One has to do with different formulations. Oftentimes, one version of a medicine comes off patent before another does. In Teva’s suit, it talked about Xtandi (another med likely to be in the CMS crosshairs). The capsule version of Xtandi is about to come off patent, and -- normally -- Teva would launch its generic and compete on price against the (still-branded) tablet version.
But because CMS doesn’t make a distinction between capsule Xtandi and tablet Xtandi when it comes to price controls, a Teva capsule is going to have to compete against a price-controlled tablet, which is a much harder row to hoe, commercially.
The second has to do with what CMS considers the “bona fide marketing” of a generic drug. CMS won’t impose price controls on a medicine with generic competition, but how that competition is defined is super-narrow, opening the possibility that Teva might introduce a generic version but still be forced to compete with a price-controlled version.
The underlying legal arguments about the definition of “drug” and the definition of “marketing” are not new, but Teva’s position as a generics company gives it a new twist.
I don’t do legal prognostication, but this is a case I’ll be watching closely. Because even if you support price controls, you should probably support genericization even more. And Teva makes clear that the law, as implemented, is going to hamstring that genericization.
(Hat tip to Bloomberg Law’s Nyah Phengsitthy, the only reporter that I have seen cover this so far. Nyah is absolutely dominating the IRA beat.)
So remember, yesterday, when I said you all had to read a killer NYT story on 340B?
Well, today, I think you should all read ANOTHER killer NYT story on 340B.
Today’s story looks at the way that price cuts on insulin have impacted clinics that depended on the 340B revenue. Because once those cuts took hold, the prices that clinics had to pay for their insulin rose. (It’s complicated, but you probably know the backstory. The Times has a pretty good explanation.) And that boomeranged on patients.
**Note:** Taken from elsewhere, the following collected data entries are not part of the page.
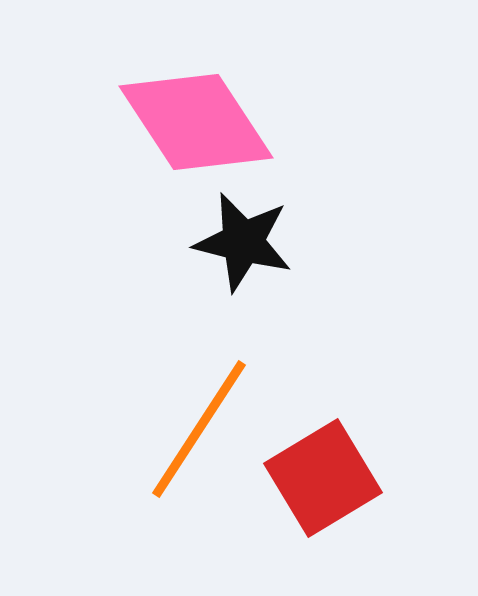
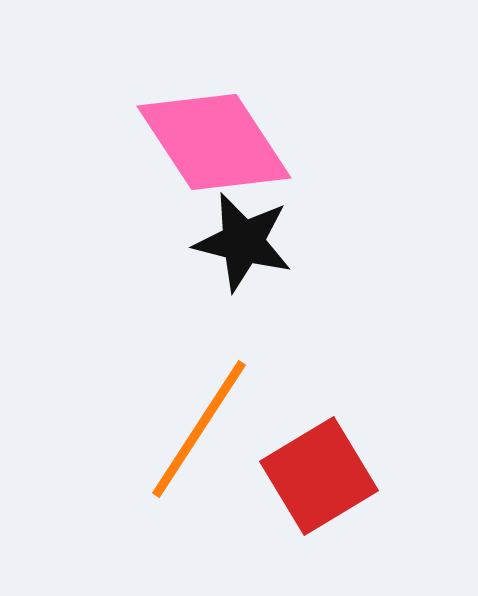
pink diamond: moved 18 px right, 20 px down
red square: moved 4 px left, 2 px up
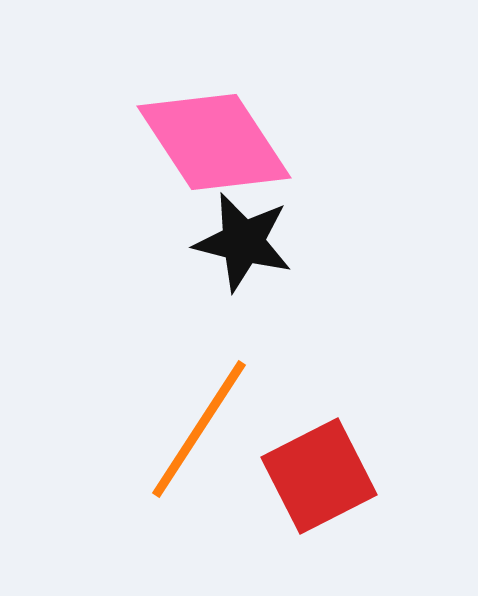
red square: rotated 4 degrees clockwise
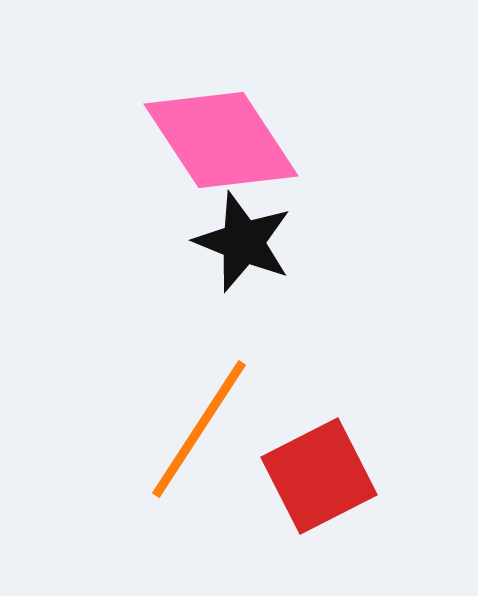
pink diamond: moved 7 px right, 2 px up
black star: rotated 8 degrees clockwise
I have a ton of sympathy for the clinics in this particular instance, just as I had a lot of sympathy for HIV clinics that were hammered when mainstay HIV medicines went generic and they lost an opportunity for 340B revenue.
But this gets to why the system needs a fundamental reset. We absolutely need ways of supporting true safety net providers (and their patients), but creating a jerry-rigged system that requires high drug prices, big markups, and weird arbitrage is a super-dumb way of going about it.
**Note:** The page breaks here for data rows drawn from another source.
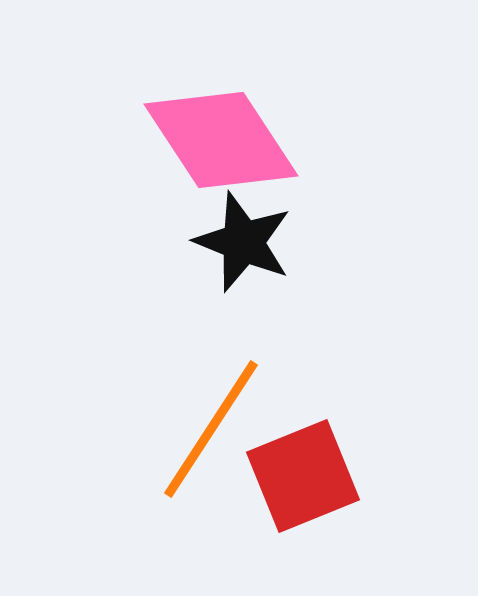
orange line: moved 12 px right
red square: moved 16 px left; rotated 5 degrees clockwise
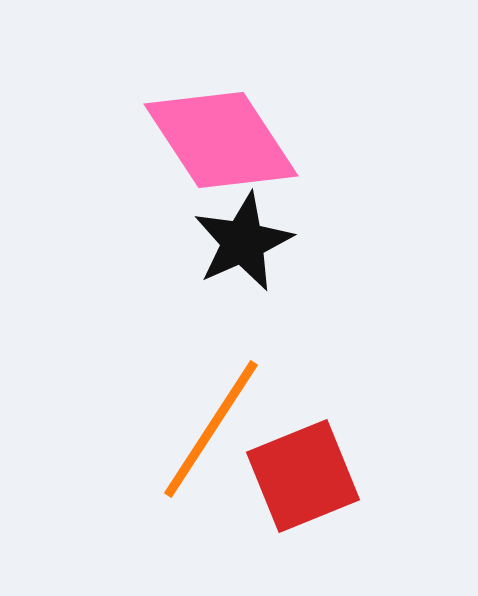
black star: rotated 26 degrees clockwise
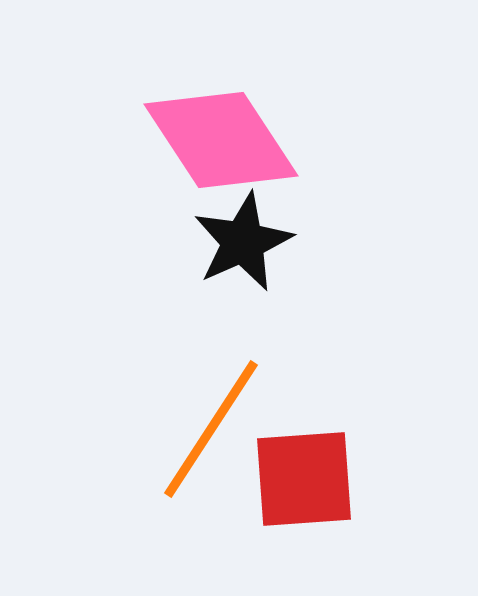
red square: moved 1 px right, 3 px down; rotated 18 degrees clockwise
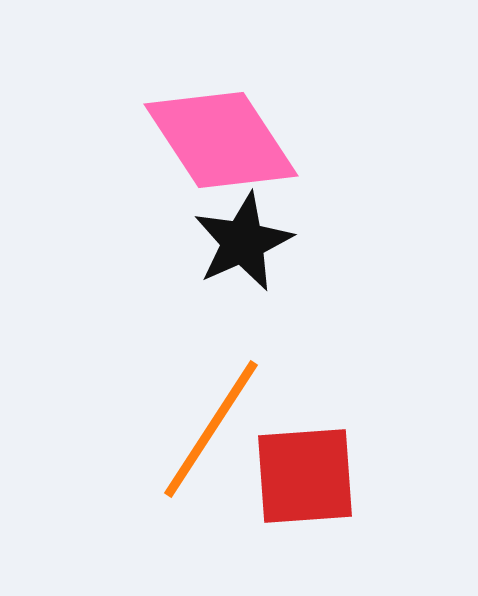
red square: moved 1 px right, 3 px up
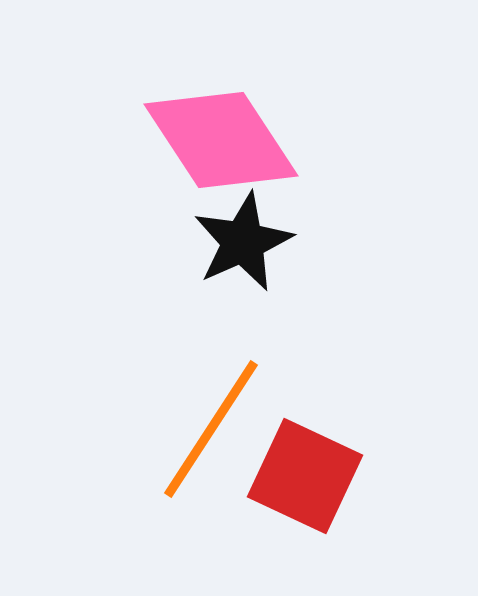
red square: rotated 29 degrees clockwise
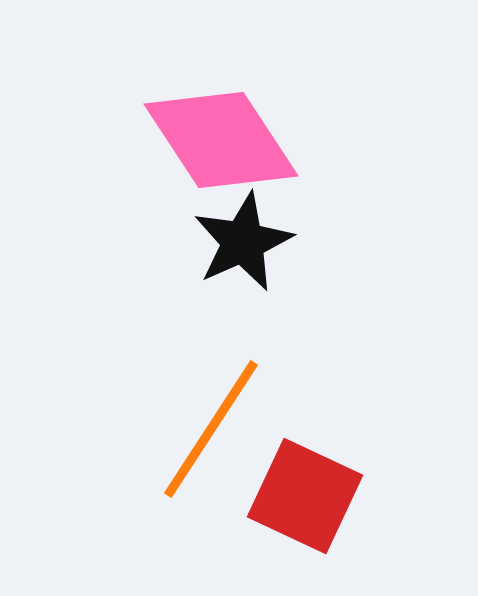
red square: moved 20 px down
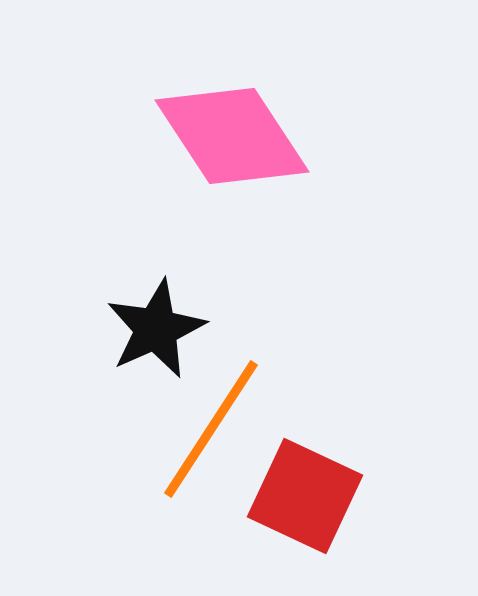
pink diamond: moved 11 px right, 4 px up
black star: moved 87 px left, 87 px down
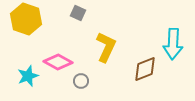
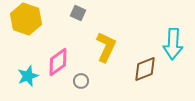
pink diamond: rotated 64 degrees counterclockwise
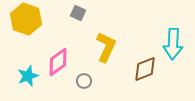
gray circle: moved 3 px right
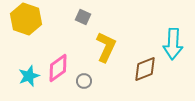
gray square: moved 5 px right, 4 px down
pink diamond: moved 6 px down
cyan star: moved 1 px right
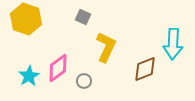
cyan star: rotated 10 degrees counterclockwise
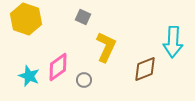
cyan arrow: moved 2 px up
pink diamond: moved 1 px up
cyan star: rotated 20 degrees counterclockwise
gray circle: moved 1 px up
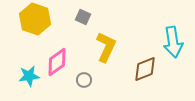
yellow hexagon: moved 9 px right
cyan arrow: rotated 12 degrees counterclockwise
pink diamond: moved 1 px left, 5 px up
cyan star: rotated 30 degrees counterclockwise
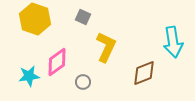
brown diamond: moved 1 px left, 4 px down
gray circle: moved 1 px left, 2 px down
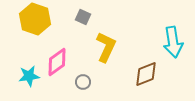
brown diamond: moved 2 px right, 1 px down
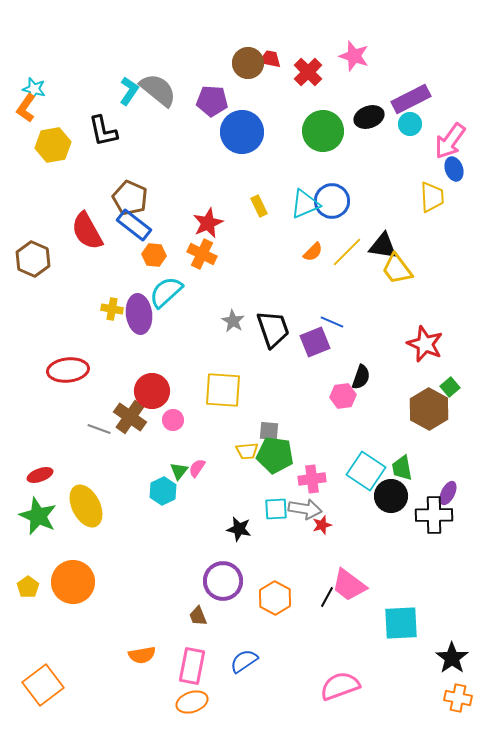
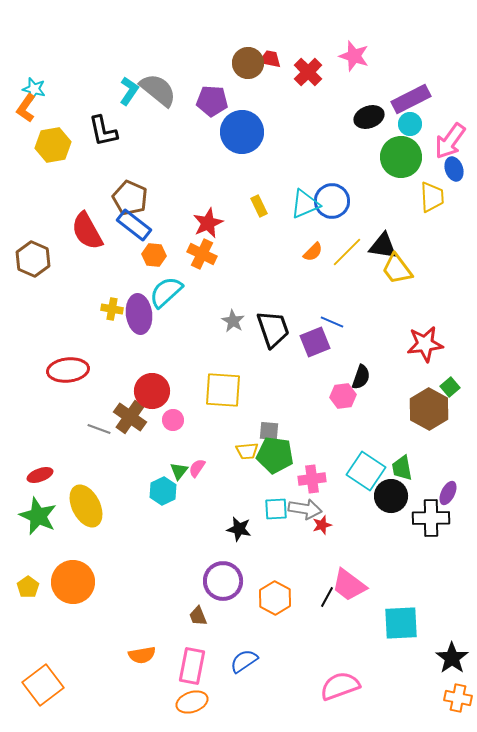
green circle at (323, 131): moved 78 px right, 26 px down
red star at (425, 344): rotated 30 degrees counterclockwise
black cross at (434, 515): moved 3 px left, 3 px down
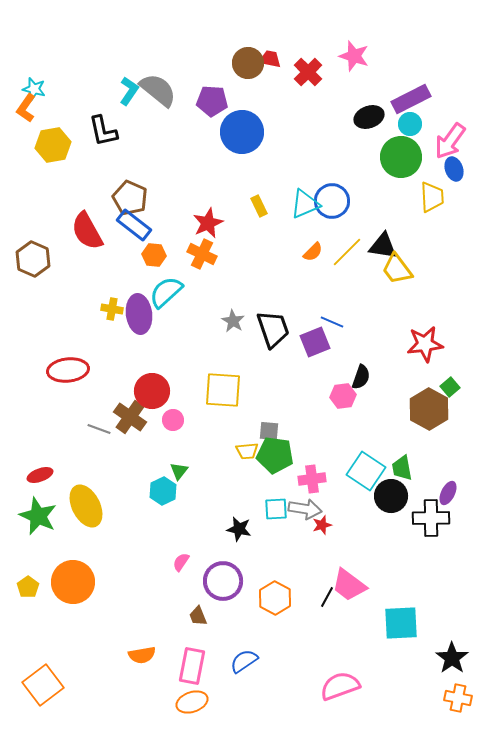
pink semicircle at (197, 468): moved 16 px left, 94 px down
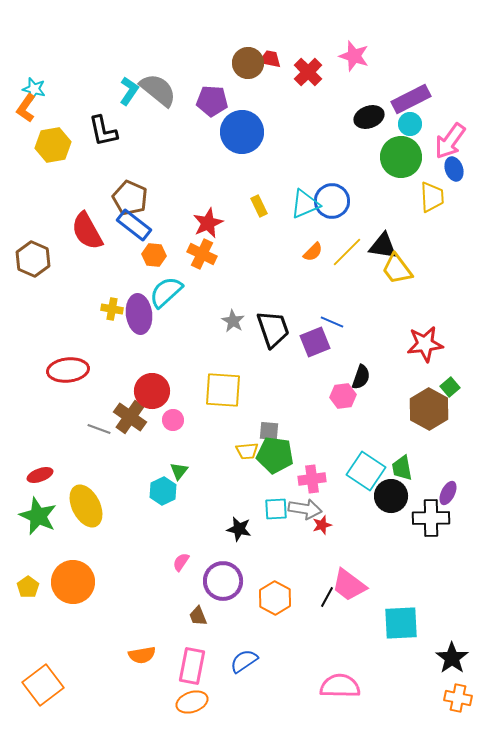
pink semicircle at (340, 686): rotated 21 degrees clockwise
No one working from scratch would create the system we have today, which is a pretty good argument for starting over. Sure, we need a 340B program. But surely not this 340B program.
I just wish that AARP would be straight with people. They just published a useful analysis looking at the savings of Medicare beneficiaries with high out-of-pocket drug spending, and they concluded that -- even with premium increases -- the $2,000 out-of-pocket cap is going to benefit nearly all of those patients. Cool, cool. But what about the vast majority of Medicare beneficiaries with OOP costs below the $2,000 threshold? They’ll probably see their spending rise (via increased premiums), but AARP is entirely mum on that side of things.
Lilly is considering expanding its cash-pay vial strategy by introducing more doses and coming in at a lower price point. “We’d like to lower the entry cost,” CEO David Ricks told STAT. No timeline on those moves.
Look, I get that California Gov. Gavin Newsom was coming from a good place when he decided that the state should try to sell its own insulin. But the world has changed, and what was once a borderline-defensible idea (maybe) is now pretty ridiculous. This Cal Matters piece gets to the existing state of play, which is … not good.
I do not understand why the government is trying to keep gene therapy companies from providing free fertility treatments to gene therapy patients. I suppose there is a highly principled anti-kickback foundation to the argument, but fertility preservation for patients with a chronic disease is not the hill to die on. Anyway: Endpoints has the latest on the legal battle between Vertex and HHS on this.